Lecture 2: Importance of Problem Structures

Blog, Online Lectures

(Warning: These materials may be subject to lots of typos and errors. We are grateful if you could spot errors and leave suggestions in the comments, or contact the author at yjhan@stanford.edu.)

This lecture continues the introduction of information-theoretic lower bounds without formally developing tools. The emphasis of this lecture is that, the dependence of the fundamental limits on the problem structure may be very subtle, where the results may change significantly even with tiny changes in the problem setting. Hence, one should be very careful when applying some known lower bounds to similar problems, and it is vital to fully understand the specific problem structure. We will use a specific example of communication complexity in the theoretical computer science literatue to illustrate this phenomenon. 

1. Equality Evaluation: Deterministic Communication Complexity 

Alice and Bob hold vectors {x,y \in \{0,1\}^n} respectively, and they would like to check whether {x=y} or not. However, they live very far from each other, and some limited resources of communication are available. What is the minimum number of communication bits to perform this task reliably, in the sense that they always find the correct answer for any pairs {(x,y)}? In other words, what is the deterministic communication complexity of the distributed computing problem for the equality function {f(x,y)=1(x=y)}

To answer this question, we need to formally define all possible communication protocols. Here we define a general class of blackboard communication protocols. 
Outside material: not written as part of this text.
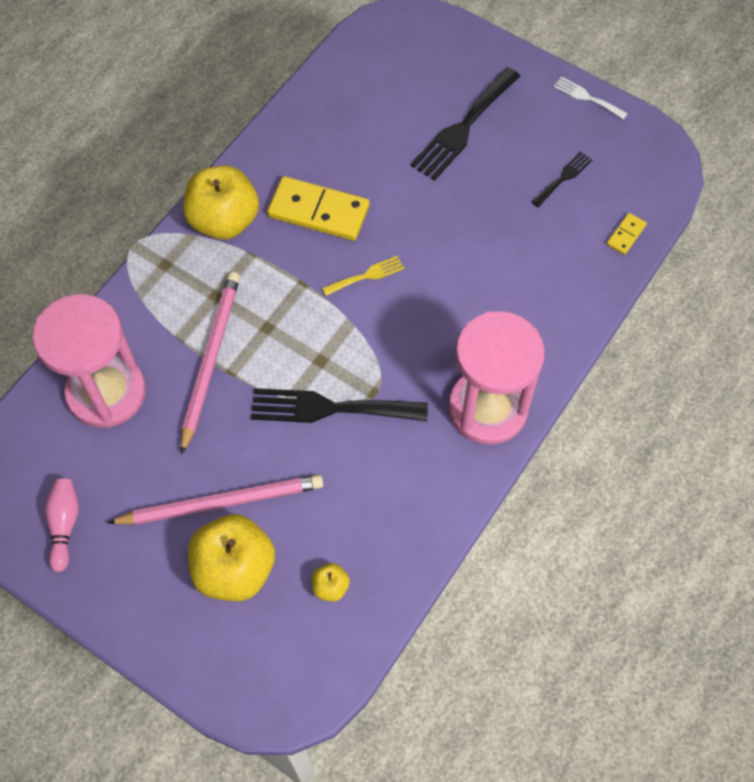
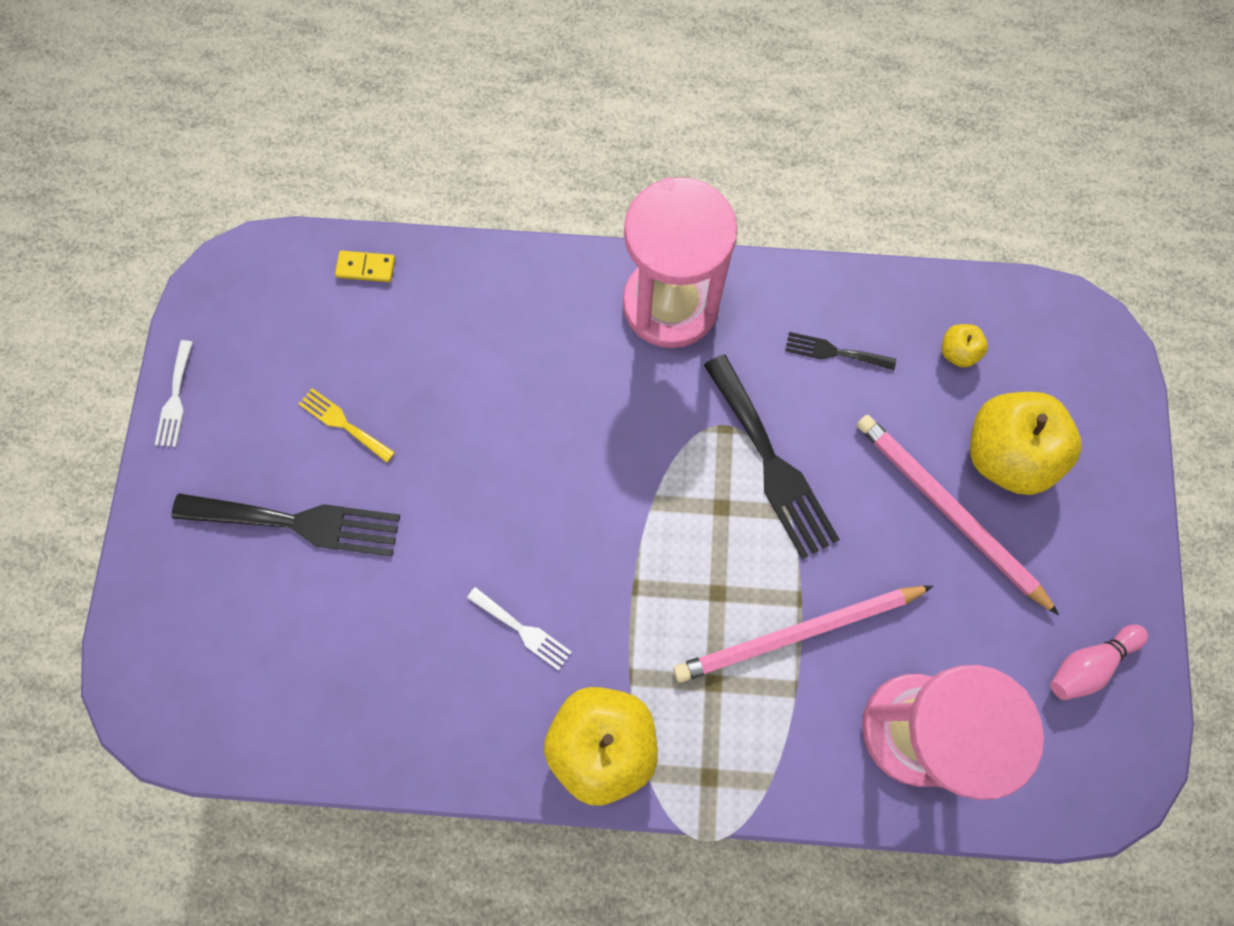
camera: 120 degrees left, 10 degrees up
(318, 211) = (523, 630): yellow domino -> white fork
(366, 276) = (581, 519): yellow fork -> yellow fork (343, 423)
(563, 178) = (318, 369): black fork -> black fork (834, 352)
Definition 1 (Blackboard Communication Protocol) A blackboard communication protocol over domain {X\times Y} with range {Z} is a binary tree where each internal node {v} is labeled by a function {a_v: X\rightarrow \{0,1\}} or by a function {b_v: Y\rightarrow \{0,1\}}, and each leaf is labeled by an element {z\in Z}

The value of the protocol on input {(x,y)} is the label of the leaf reached by starting from the root and walking on the tree using the following rule: at each internal node labeled by {a_v}, walk left if {a_v(x)=0} and right if {a_v(x)=1}; at each internal node labeled by {b_v}, walk left if {b_v(y)=0} and right if {b_v(y)=1}. The cost of the protocol is the height of the tree. 
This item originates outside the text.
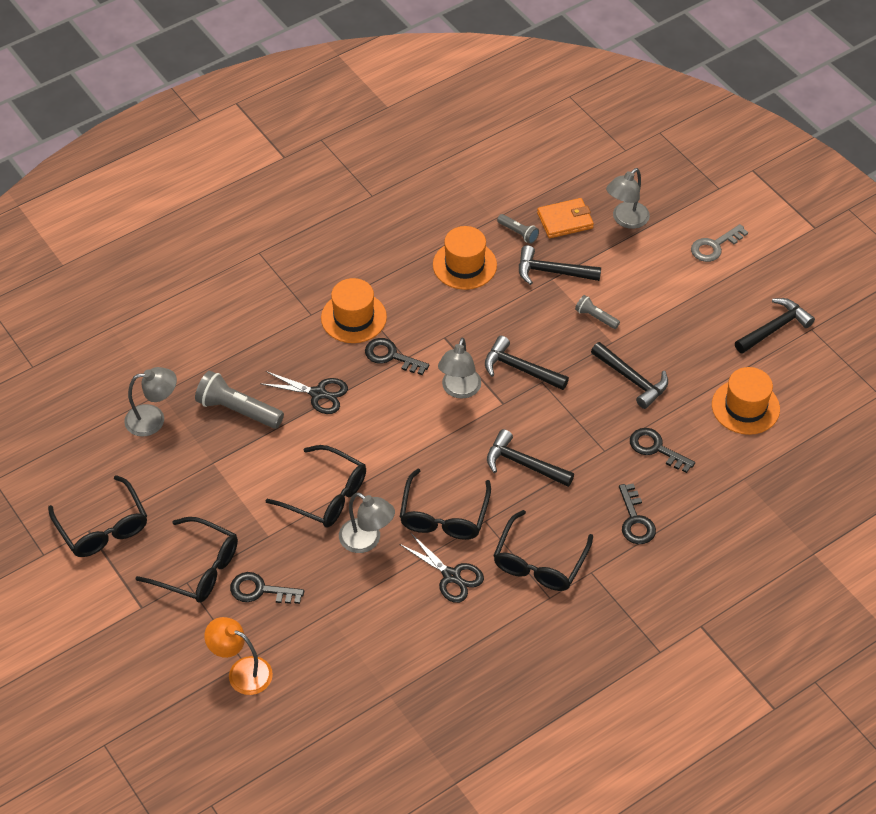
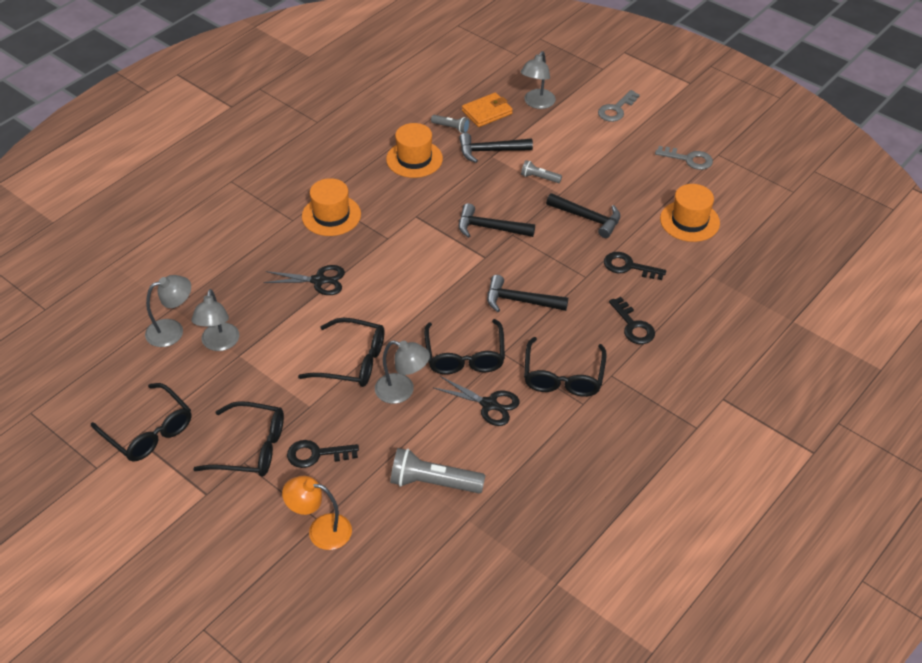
camera: 15 degrees left, 5 degrees down
(238, 410) = (249, 308): grey flashlight -> grey flashlight (433, 482)
(391, 356) = (374, 239): black key -> none
(459, 390) = (443, 254): grey lamp -> grey lamp (219, 344)
(774, 328) = (688, 159): black hammer -> grey key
Intuitively speaking, there is a blackboard in front of both Alice and Bob in a blackboard communication protocol on which they can write binary bits, and this process continues sequentially where later bits can depend on the entire history. The formal definition above simply uses a binary tree to keep track of the history, and uses functions {a_v, b_v} to illustrate who will be writing on the blackboard at stage {v}. The communication cost of a given protocol is simply the maximum length of the message written on the blackboard, where the maximum is taken over all possible input pairs {(x,y)\in X\times Y}

Now the question we are asking is: among all blackboard communication protocols which always give the correct evaluation of the equality function, what is the minimum communication cost? This is also known as the deterministic communication complexity, where “deterministic” here means zero-error. 
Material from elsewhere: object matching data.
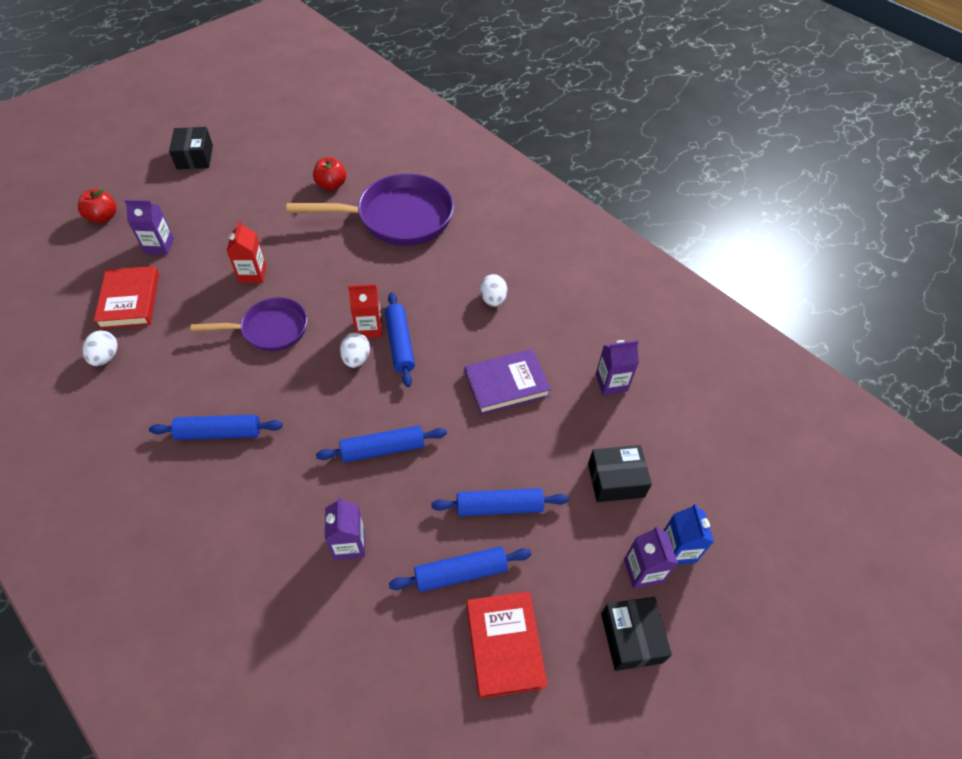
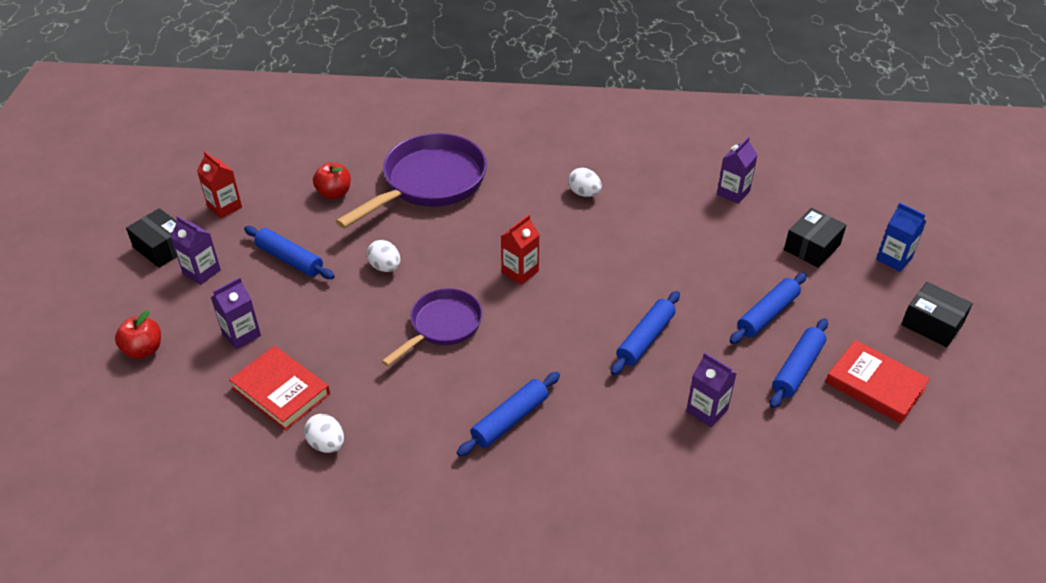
camera: 40 degrees left, 10 degrees down
(252, 274) = (365, 299): red carton -> red carton (225, 207)
(356, 359) = (541, 298): white egg -> white egg (385, 267)
(399, 343) = (558, 266): blue rolling pin -> blue rolling pin (289, 259)
(506, 384) = (669, 240): purple book -> none
(643, 571) = (892, 285): purple carton -> purple carton (201, 272)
To prove a lower bound on the deterministic complexity, we need to make the following key observation: 

Lemma 2 (Copy-paste Property) If a blackboard communication protocol arrives at the same leaf node {v} on both inputs {(x_1,y_1)} and {(x_2,y_2)}, then on input {(x_1,y_2)} the protocol also arrives at {v}

Proof: For each internal nodes {v'} labeled by {a_{v}(x)} on the path from the root to {v}, the condition ensures that {a_{v'}(x_1) = a_{v'}(x_2)}. Similarly, {b_{v'}(y_1)=b_{v'}(y_2)} if the internal node is labeled by {b_{v'}(y)}. Then the result is immediate. \Box

The above copy-paste property shows the following limitation of any blackboard communication protocols: the set of all input pairs {(x,y)} arriving at any leaf node forms a rectangle, i.e., takes the form of {X_v\times Y_v}. Hence, if the value of the function to be computed is not a constant on large rectangles, each leaf node will need to take care of small rectangles and more leaves are required. This is the key insight of the following theorem. 

Theorem 3 (Log-rank Inequality) Let {M\in \{0,1\}^{X\times Y}} be a binary matrix defined as {M(x,y)=f(x,y)} for all {x\in X, y\in Y}. Then the deterministic communication complexity of computing {f} is at least {\log_2 \text{\rm rank}(M)}, where the linear rank is understood over {{\mathbb R}}

Proof: For any leaf node {v} which outputs {1}, define {M_v(x,y) = 1(v\text{ is reached on input }(x,y))}. Then clearly {M= \sum_v M_v}. By the sub-additivity of rank, we have 

\displaystyle \text{rank}(M) \le \sum_v \text{rank}(M_v). \ \ \ \ \ (1)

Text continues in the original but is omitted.